● About this exercise: Copy the text of the listing below line for line, with no changes, and leave the pictures out.

● Data in this exercise:
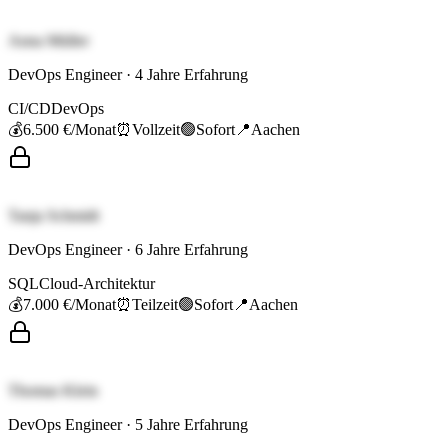
Anna Müller
DevOps Engineer
·
4
Jahre Erfahrung
CI/CD
DevOps
💰
6.500 €
/Monat
⏰
Vollzeit
🟢
Sofort
📍
Aachen
Tanja Schmidt
DevOps Engineer
·
6
Jahre Erfahrung
SQL
Cloud-Architektur
💰
7.000 €
/Monat
⏰
Teilzeit
🟢
Sofort
📍
Aachen
Thomas Klein
DevOps Engineer
·
5
Jahre Erfahrung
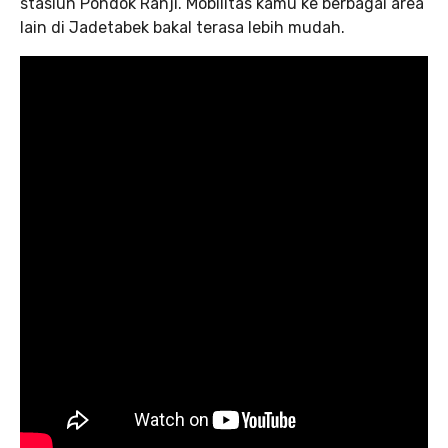
stasiun Pondok Ranji. Mobilitas kamu ke berbagai area
lain di Jadetabek bakal terasa lebih mudah.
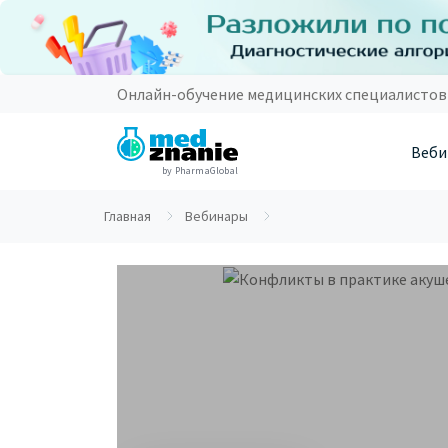
Онлайн-обучение медицинских специалистов
Веби
by PharmaGlobal
Главная
Вебинары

● Solution:
Anna Müller
DevOps Engineer
·
4
Jahre Erfahrung
CI/CD
DevOps
💰
6.500 €
/Monat
⏰
Vollzeit
🟢
Sofort
📍
Aachen
Tanja Schmidt
DevOps Engineer
·
6
Jahre Erfahrung
SQL
Cloud-Architektur
💰
7.000 €
/Monat
⏰
Teilzeit
🟢
Sofort
📍
Aachen
Thomas Klein
DevOps Engineer
·
5
Jahre Erfahrung
stasiun Pondok Ranji. Mobilitas kamu ke berbagai area
lain di Jadetabek bakal terasa lebih mudah.
Онлайн-обучение медицинских специалистов
Веби
by PharmaGlobal
Главная
Вебинары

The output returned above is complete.